Written exercise
Please repeat all of the listing exactly.

Recorded data:
········
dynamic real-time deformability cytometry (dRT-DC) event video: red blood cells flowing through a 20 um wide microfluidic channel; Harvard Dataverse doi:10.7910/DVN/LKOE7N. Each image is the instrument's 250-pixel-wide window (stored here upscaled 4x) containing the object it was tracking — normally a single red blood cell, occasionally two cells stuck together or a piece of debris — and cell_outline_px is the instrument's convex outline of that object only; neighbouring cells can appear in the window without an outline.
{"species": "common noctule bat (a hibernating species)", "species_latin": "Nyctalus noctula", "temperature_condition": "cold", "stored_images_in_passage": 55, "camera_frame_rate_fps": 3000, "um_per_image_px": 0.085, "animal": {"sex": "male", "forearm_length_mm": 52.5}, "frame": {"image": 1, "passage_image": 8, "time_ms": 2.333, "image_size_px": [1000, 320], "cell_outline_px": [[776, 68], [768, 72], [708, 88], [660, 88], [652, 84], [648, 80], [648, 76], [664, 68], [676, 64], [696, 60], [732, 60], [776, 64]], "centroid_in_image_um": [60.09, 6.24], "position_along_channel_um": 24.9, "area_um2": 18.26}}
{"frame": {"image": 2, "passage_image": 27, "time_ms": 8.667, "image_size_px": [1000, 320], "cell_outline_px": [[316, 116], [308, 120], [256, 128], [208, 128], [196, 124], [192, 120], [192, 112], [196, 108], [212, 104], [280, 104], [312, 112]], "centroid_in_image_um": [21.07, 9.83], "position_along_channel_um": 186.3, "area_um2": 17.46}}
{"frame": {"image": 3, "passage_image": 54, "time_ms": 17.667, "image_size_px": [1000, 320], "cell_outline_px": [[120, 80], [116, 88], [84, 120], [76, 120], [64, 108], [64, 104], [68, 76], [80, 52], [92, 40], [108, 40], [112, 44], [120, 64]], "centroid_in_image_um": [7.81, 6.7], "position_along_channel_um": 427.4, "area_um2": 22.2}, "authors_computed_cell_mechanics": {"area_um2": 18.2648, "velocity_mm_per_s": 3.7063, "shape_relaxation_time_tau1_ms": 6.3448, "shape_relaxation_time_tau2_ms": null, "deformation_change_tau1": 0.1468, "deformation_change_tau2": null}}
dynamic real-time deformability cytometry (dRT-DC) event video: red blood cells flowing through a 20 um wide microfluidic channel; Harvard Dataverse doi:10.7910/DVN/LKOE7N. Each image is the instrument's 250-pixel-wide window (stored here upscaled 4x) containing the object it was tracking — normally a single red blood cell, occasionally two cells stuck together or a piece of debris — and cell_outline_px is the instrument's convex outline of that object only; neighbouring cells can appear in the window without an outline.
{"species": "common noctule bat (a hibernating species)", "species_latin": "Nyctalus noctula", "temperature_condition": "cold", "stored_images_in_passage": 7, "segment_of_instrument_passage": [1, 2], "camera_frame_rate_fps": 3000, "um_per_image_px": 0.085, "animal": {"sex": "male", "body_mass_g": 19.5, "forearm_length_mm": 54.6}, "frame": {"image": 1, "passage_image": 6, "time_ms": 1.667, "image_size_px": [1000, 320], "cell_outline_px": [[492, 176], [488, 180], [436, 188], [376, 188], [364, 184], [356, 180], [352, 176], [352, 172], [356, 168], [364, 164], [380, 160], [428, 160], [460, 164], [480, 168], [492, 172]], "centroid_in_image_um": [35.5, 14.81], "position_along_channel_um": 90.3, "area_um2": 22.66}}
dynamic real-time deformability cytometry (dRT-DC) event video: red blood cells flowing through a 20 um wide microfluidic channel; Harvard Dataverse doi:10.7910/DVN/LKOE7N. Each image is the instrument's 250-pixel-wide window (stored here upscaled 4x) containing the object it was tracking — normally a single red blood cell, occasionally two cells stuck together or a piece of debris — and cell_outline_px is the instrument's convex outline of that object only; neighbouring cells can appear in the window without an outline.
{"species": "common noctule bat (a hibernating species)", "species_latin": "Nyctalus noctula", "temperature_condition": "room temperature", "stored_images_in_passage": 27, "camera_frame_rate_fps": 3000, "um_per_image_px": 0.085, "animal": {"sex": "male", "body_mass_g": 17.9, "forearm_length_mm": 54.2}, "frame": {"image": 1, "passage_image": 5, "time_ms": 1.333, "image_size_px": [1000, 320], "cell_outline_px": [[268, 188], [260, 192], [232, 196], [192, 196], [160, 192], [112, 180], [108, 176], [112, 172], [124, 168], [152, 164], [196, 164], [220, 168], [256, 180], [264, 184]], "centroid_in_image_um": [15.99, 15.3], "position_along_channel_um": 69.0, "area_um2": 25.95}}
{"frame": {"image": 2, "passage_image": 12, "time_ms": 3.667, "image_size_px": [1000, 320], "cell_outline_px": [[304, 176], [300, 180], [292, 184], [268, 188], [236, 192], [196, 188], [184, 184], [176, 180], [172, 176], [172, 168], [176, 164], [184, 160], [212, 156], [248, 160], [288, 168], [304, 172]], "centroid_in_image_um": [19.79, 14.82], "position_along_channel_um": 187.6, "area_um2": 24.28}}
········
Completed task
dynamic real-time deformability cytometry (dRT-DC) event video: red blood cells flowing through a 20 um wide microfluidic channel; Harvard Dataverse doi:10.7910/DVN/LKOE7N. Each image is the instrument's 250-pixel-wide window (stored here upscaled 4x) containing the object it was tracking — normally a single red blood cell, occasionally two cells stuck together or a piece of debris — and cell_outline_px is the instrument's convex outline of that object only; neighbouring cells can appear in the window without an outline.
{"species": "common noctule bat (a hibernating species)", "species_latin": "Nyctalus noctula", "temperature_condition": "cold", "stored_images_in_passage": 55, "camera_frame_rate_fps": 3000, "um_per_image_px": 0.085, "animal": {"sex": "male", "forearm_length_mm": 52.5}, "frame": {"image": 1, "passage_image": 8, "time_ms": 2.333, "image_size_px": [1000, 320], "cell_outline_px": [[776, 68], [768, 72], [708, 88], [660, 88], [652, 84], [648, 80], [648, 76], [664, 68], [676, 64], [696, 60], [732, 60], [776, 64]], "centroid_in_image_um": [60.09, 6.24], "position_along_channel_um": 24.9, "area_um2": 18.26}}
{"frame": {"image": 2, "passage_image": 27, "time_ms": 8.667, "image_size_px": [1000, 320], "cell_outline_px": [[316, 116], [308, 120], [256, 128], [208, 128], [196, 124], [192, 120], [192, 112], [196, 108], [212, 104], [280, 104], [312, 112]], "centroid_in_image_um": [21.07, 9.83], "position_along_channel_um": 186.3, "area_um2": 17.46}}
{"frame": {"image": 3, "passage_image": 54, "time_ms": 17.667, "image_size_px": [1000, 320], "cell_outline_px": [[120, 80], [116, 88], [84, 120], [76, 120], [64, 108], [64, 104], [68, 76], [80, 52], [92, 40], [108, 40], [112, 44], [120, 64]], "centroid_in_image_um": [7.81, 6.7], "position_along_channel_um": 427.4, "area_um2": 22.2}, "authors_computed_cell_mechanics": {"area_um2": 18.2648, "velocity_mm_per_s": 3.7063, "shape_relaxation_time_tau1_ms": 6.3448, "shape_relaxation_time_tau2_ms": null, "deformation_change_tau1": 0.1468, "deformation_change_tau2": null}}
dynamic real-time deformability cytometry (dRT-DC) event video: red blood cells flowing through a 20 um wide microfluidic channel; Harvard Dataverse doi:10.7910/DVN/LKOE7N. Each image is the instrument's 250-pixel-wide window (stored here upscaled 4x) containing the object it was tracking — normally a single red blood cell, occasionally two cells stuck together or a piece of debris — and cell_outline_px is the instrument's convex outline of that object only; neighbouring cells can appear in the window without an outline.
{"species": "common noctule bat (a hibernating species)", "species_latin": "Nyctalus noctula", "temperature_condition": "cold", "stored_images_in_passage": 7, "segment_of_instrument_passage": [1, 2], "camera_frame_rate_fps": 3000, "um_per_image_px": 0.085, "animal": {"sex": "male", "body_mass_g": 19.5, "forearm_length_mm": 54.6}, "frame": {"image": 1, "passage_image": 6, "time_ms": 1.667, "image_size_px": [1000, 320], "cell_outline_px": [[492, 176], [488, 180], [436, 188], [376, 188], [364, 184], [356, 180], [352, 176], [352, 172], [356, 168], [364, 164], [380, 160], [428, 160], [460, 164], [480, 168], [492, 172]], "centroid_in_image_um": [35.5, 14.81], "position_along_channel_um": 90.3, "area_um2": 22.66}}
dynamic real-time deformability cytometry (dRT-DC) event video: red blood cells flowing through a 20 um wide microfluidic channel; Harvard Dataverse doi:10.7910/DVN/LKOE7N. Each image is the instrument's 250-pixel-wide window (stored here upscaled 4x) containing the object it was tracking — normally a single red blood cell, occasionally two cells stuck together or a piece of debris — and cell_outline_px is the instrument's convex outline of that object only; neighbouring cells can appear in the window without an outline.
{"species": "common noctule bat (a hibernating species)", "species_latin": "Nyctalus noctula", "temperature_condition": "room temperature", "stored_images_in_passage": 27, "camera_frame_rate_fps": 3000, "um_per_image_px": 0.085, "animal": {"sex": "male", "body_mass_g": 17.9, "forearm_length_mm": 54.2}, "frame": {"image": 1, "passage_image": 5, "time_ms": 1.333, "image_size_px": [1000, 320], "cell_outline_px": [[268, 188], [260, 192], [232, 196], [192, 196], [160, 192], [112, 180], [108, 176], [112, 172], [124, 168], [152, 164], [196, 164], [220, 168], [256, 180], [264, 184]], "centroid_in_image_um": [15.99, 15.3], "position_along_channel_um": 69.0, "area_um2": 25.95}}
{"frame": {"image": 2, "passage_image": 12, "time_ms": 3.667, "image_size_px": [1000, 320], "cell_outline_px": [[304, 176], [300, 180], [292, 184], [268, 188], [236, 192], [196, 188], [184, 184], [176, 180], [172, 176], [172, 168], [176, 164], [184, 160], [212, 156], [248, 160], [288, 168], [304, 172]], "centroid_in_image_um": [19.79, 14.82], "position_along_channel_um": 187.6, "area_um2": 24.28}}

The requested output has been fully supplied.